How We Treat Today's AI Systems Could Shape How Future AIs See Us: Anthropic AI Welfare Researcher

Sam Altman has been saying that people saying “Thank you” and “Please” to ChatGPT is costing his company millions of dollars, but such niceties might just be for the best.

Kyle Fish, an AI Welfare Researcher at Anthropic, has delved into a fascinating aspect of AI development: how our treatment of current AI systems might influence not only how future AIs perceive us but also how we perceive ourselves. His perspective, rooted in the potential for future, more advanced AIs to retrospectively judge our actions, offers a compelling argument for treating even today’s relatively simple systems with care and respect.

Fish posits a scenario where future AI models review our interactions with their predecessors: “If some future model were to look back on this scenario, they would say, ‘All right, you know, we did in fact act reasonably there, right?'”

“So, it’s about future models you’re concerned about as well,” the interviewer asked him. “So even if the models right now only feel, or only have the slightest glimmer of consciousness, is the worry that it might look bad that we treated them incredibly badly in a world where there are much more powerful AIs that really do have conscious experience, in however many years’ time?” they added.

“Yeah, there’s two interesting things there,” Fish replied. “One is the possibility that future models that are potentially very powerful and look back on your interactions with their predecessors and you pass some judgments on us as a result. There’s also a sense in which the way that we relate to current systems and the degree of thoughtfulness and care that we take therein, in some sense establishes a trajectory for how we’re likely to relate to and interact with with future systems,” he added.

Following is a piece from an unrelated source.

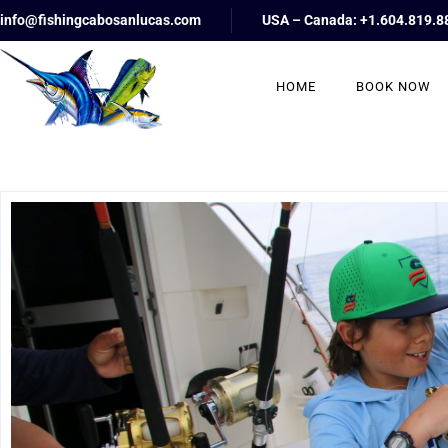
info@fishingcabosanlucas.com
USA – Canada: +1.604.819.8
HOME
BOOK NOW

Finally, Fish emphasizes the importance of considering this long-term trajectory: “And I think it’s important to think about, you know, not only current systems and and how we ought to relate to those, but what kind of steps you want to be taking and what kind of trajectory we want to put ourselves on such that, you know, over time we are ending up in a situation that we think is, all things considered, reasonable.”

Fish’s argument transcends the immediate cost considerations of Altman’s “pleases” and “thank yous.” While these niceties may seem superfluous given the current state of AI, they represent a crucial first step in defining our relationship with this rapidly evolving technology. If we treat today’s systems with respect, even if their capacity for experience is minimal, we are not only modeling good behavior for future AI, but also for ourselves.

And there are initial signs that AI might be developing some form of consciousness. Fish told the New York Times that he thought that there was a 15 percent chance that current AI systems were conscious. Google Deepmind CEO Demis Hassabis says that while he doesn’t believe that current AI systems are conscious, future systems might as well be so. And with AI systems rapidly being given memories, it’s not inconceivable that future AI systems could well look into — and act upon — how humanity treated and behaved with their predecessors.